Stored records
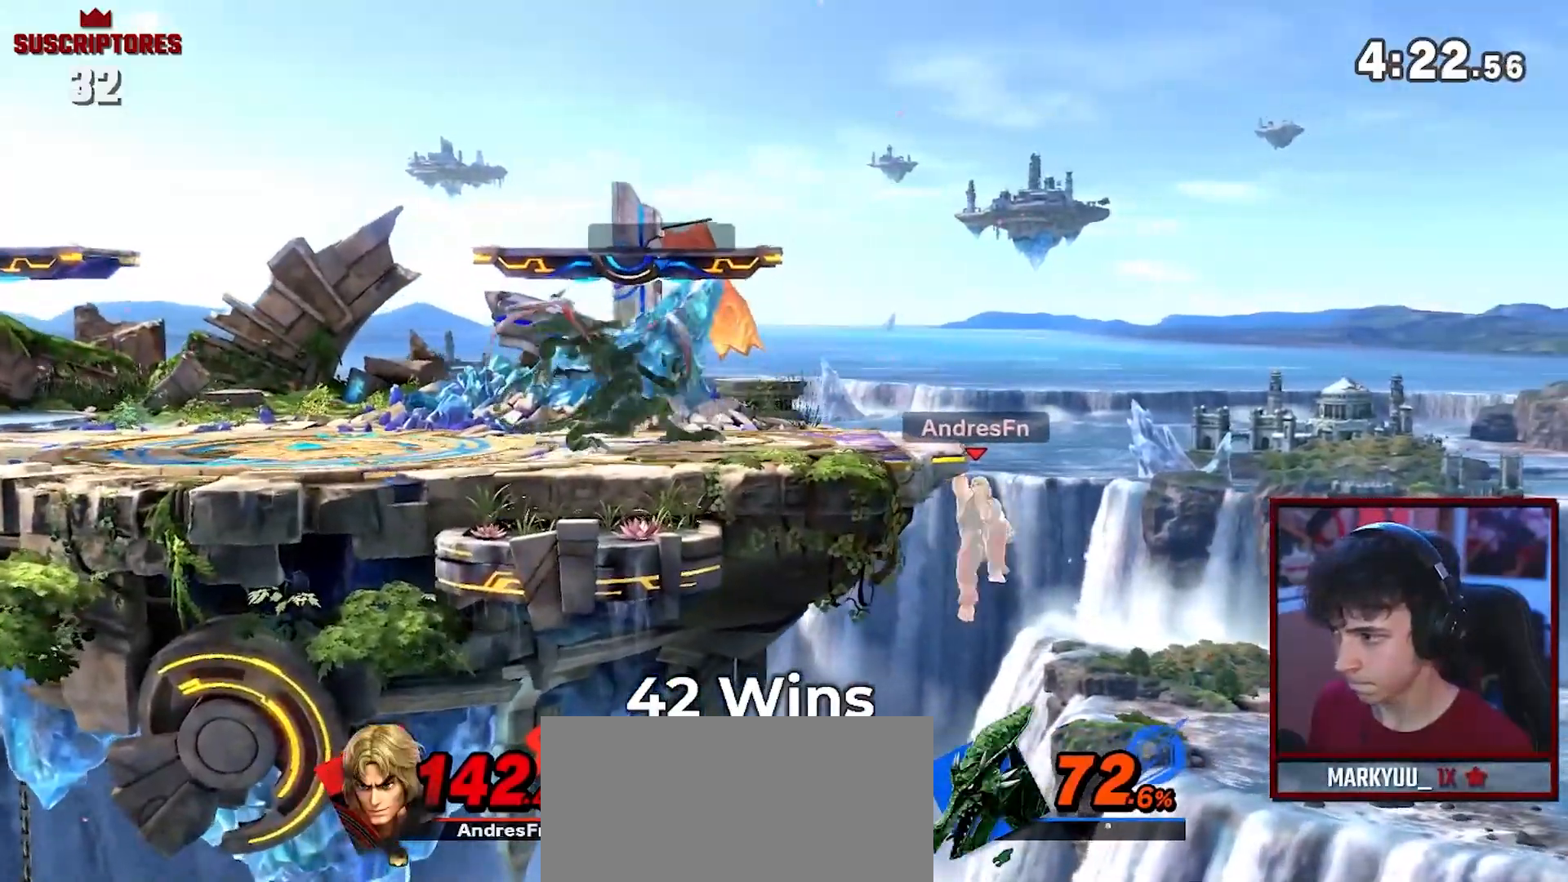
{"buttons": [], "left_stick": "center", "right_stick": "center", "events": []}
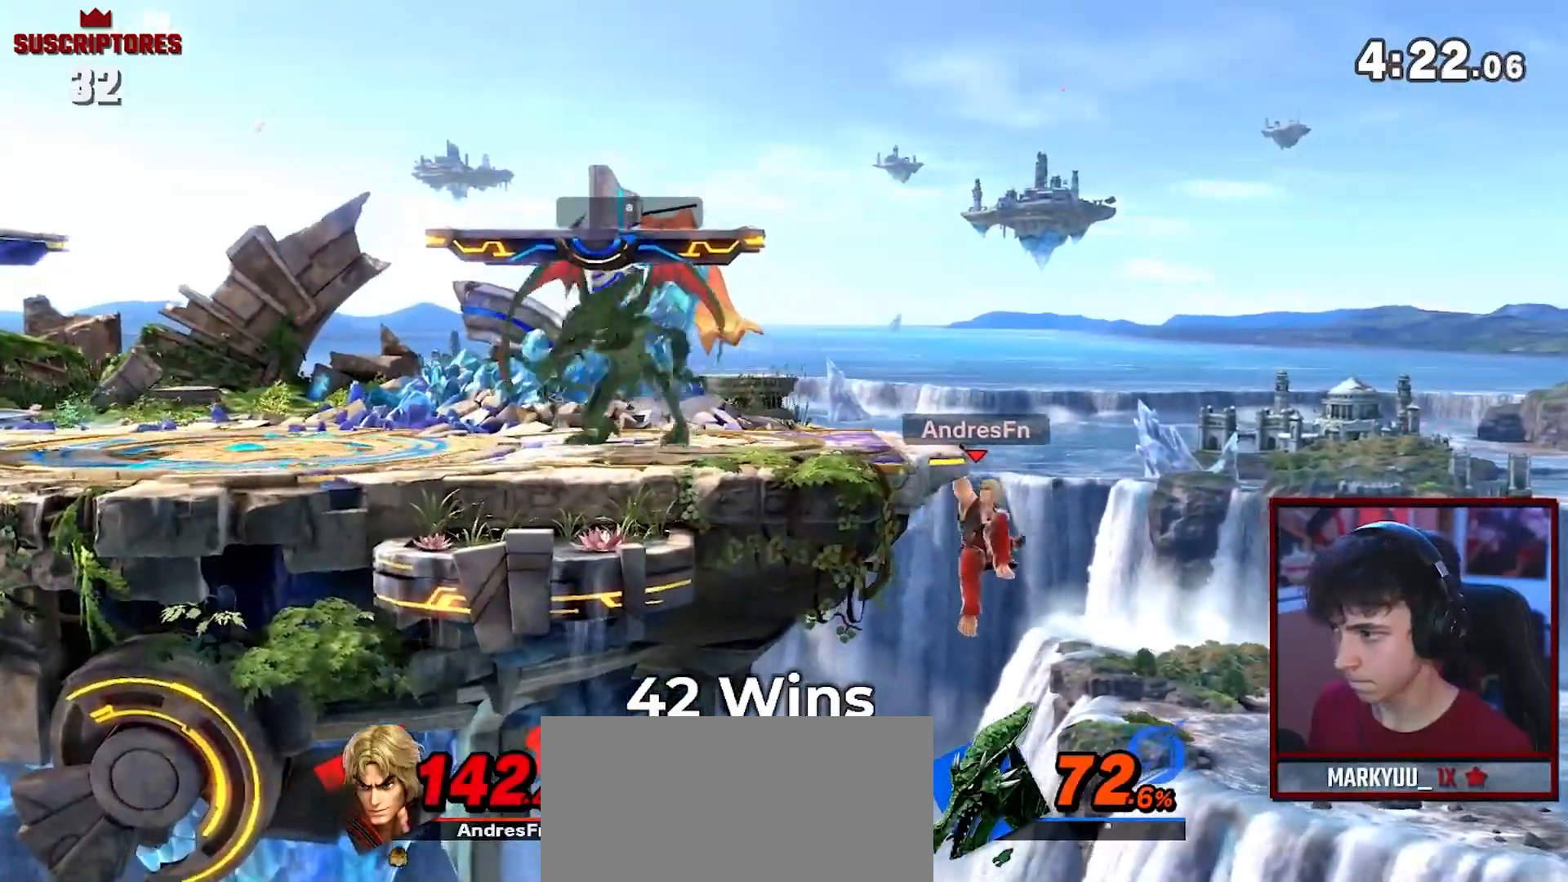
{"buttons": ["B"], "left_stick": "down", "right_stick": "center", "events": [[267, "left_stick", "down"], [333, "Y", "down"], [400, "Y", "up"], [433, "B", "down"]]}
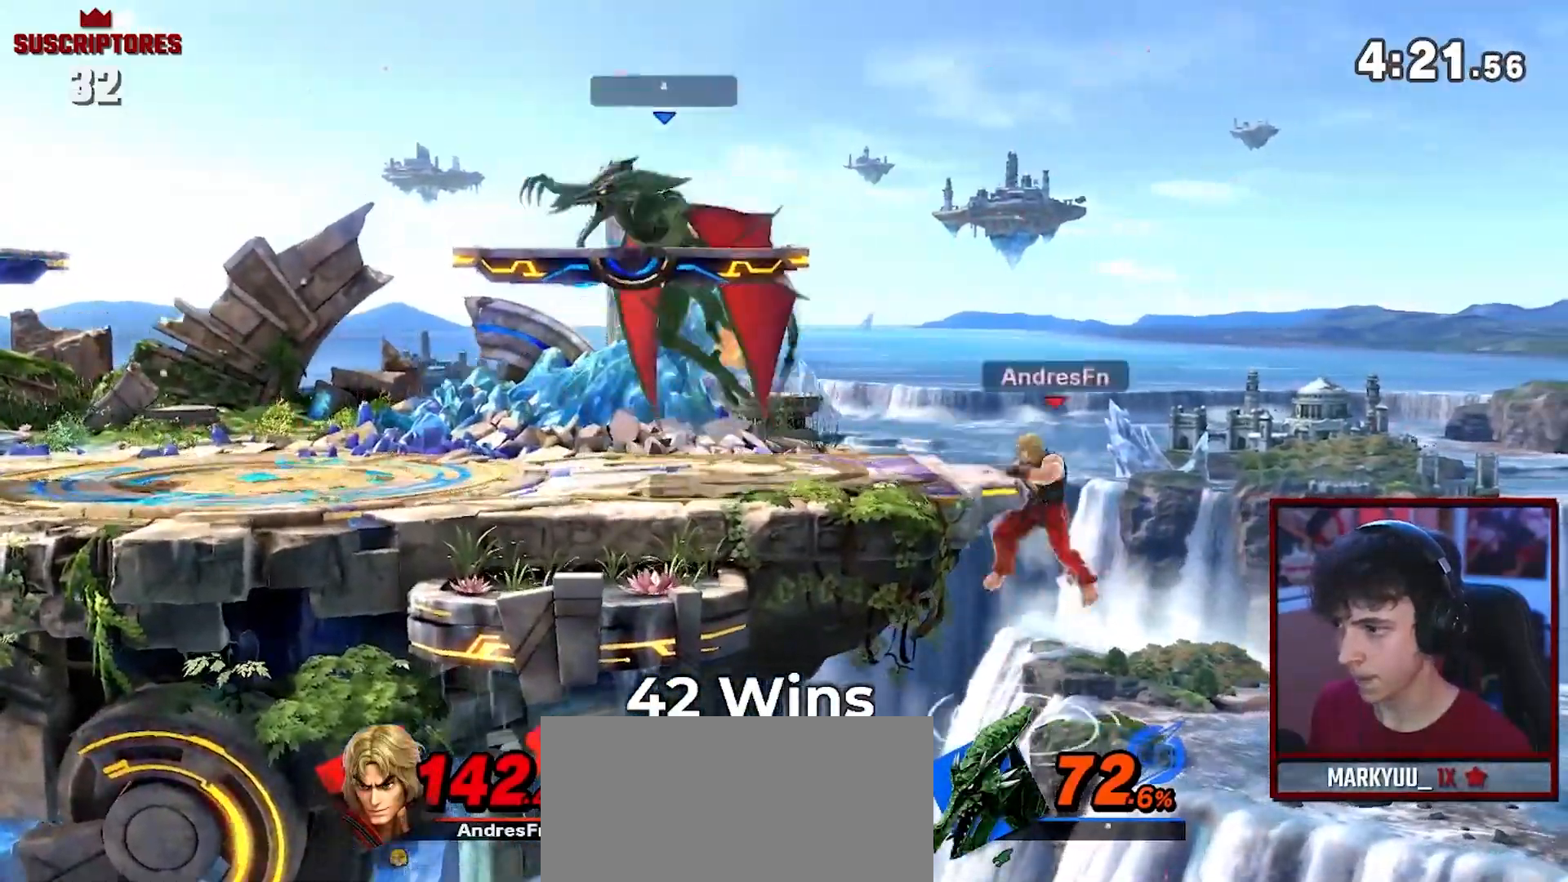
{"buttons": ["B"], "left_stick": "left", "right_stick": "center", "events": [[83, "left_stick", "center"], [233, "left_stick", "left"], [367, "left_stick", "center"], [417, "left_stick", "left"]]}
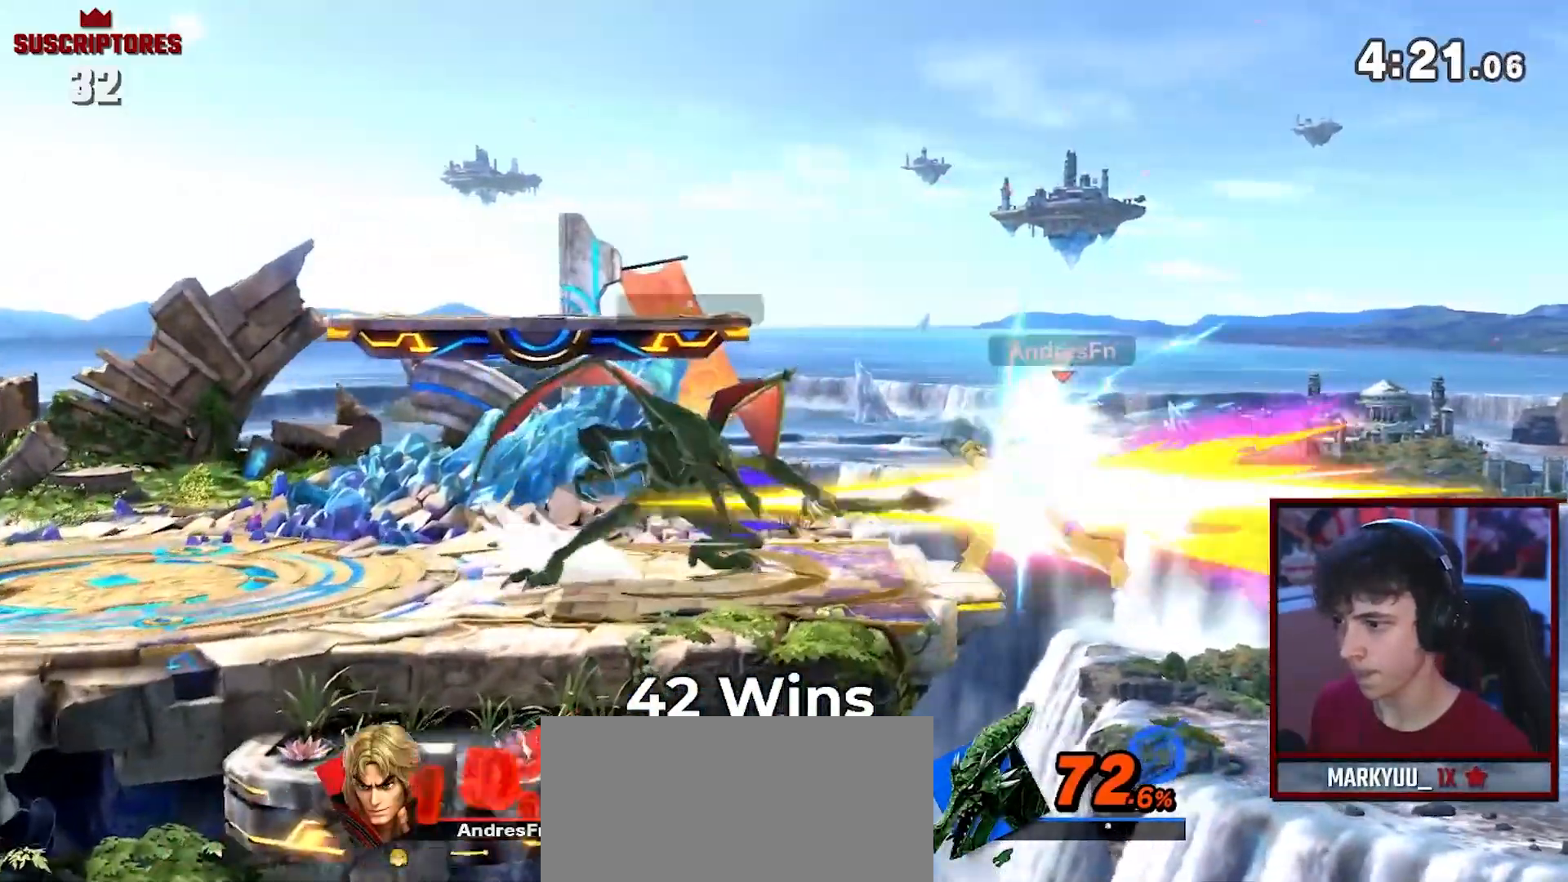
{"buttons": ["B"], "left_stick": "left", "right_stick": "center", "events": [[17, "left_stick", "center"], [83, "left_stick", "left"]]}
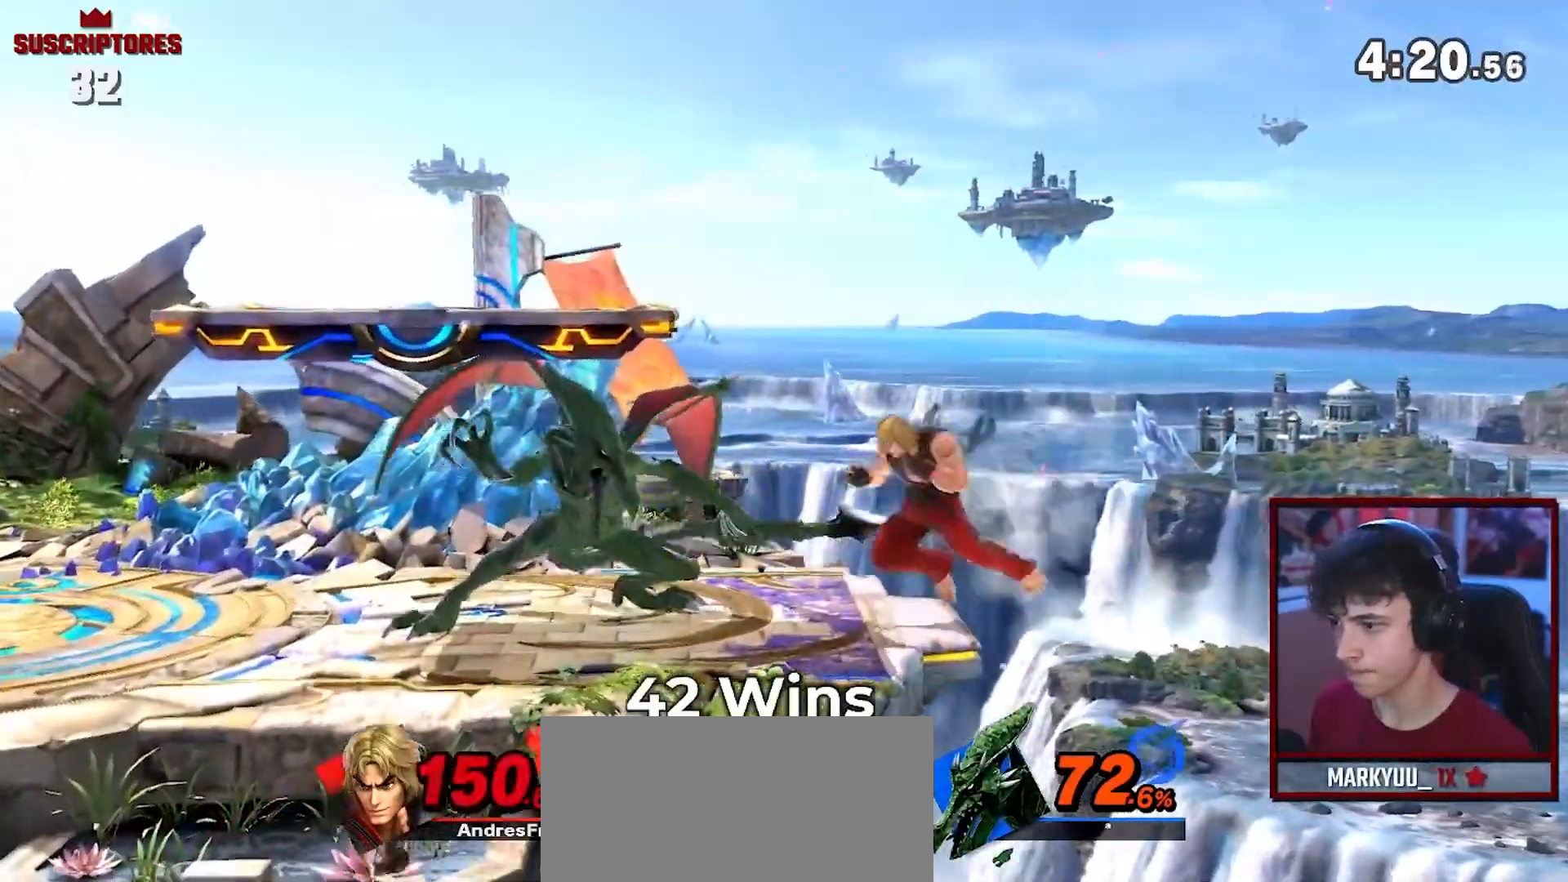
{"buttons": ["B"], "left_stick": "left", "right_stick": "center", "events": []}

§ Problem details
Without the pictures, return the records above exactly as written.

§ Exercise answer
{"buttons": [], "left_stick": "center", "right_stick": "center", "events": []}
{"buttons": ["B"], "left_stick": "down", "right_stick": "center", "events": [[267, "left_stick", "down"], [333, "Y", "down"], [400, "Y", "up"], [433, "B", "down"]]}
{"buttons": ["B"], "left_stick": "left", "right_stick": "center", "events": [[83, "left_stick", "center"], [233, "left_stick", "left"], [367, "left_stick", "center"], [417, "left_stick", "left"]]}
{"buttons": ["B"], "left_stick": "left", "right_stick": "center", "events": [[17, "left_stick", "center"], [83, "left_stick", "left"]]}
{"buttons": ["B"], "left_stick": "left", "right_stick": "center", "events": []}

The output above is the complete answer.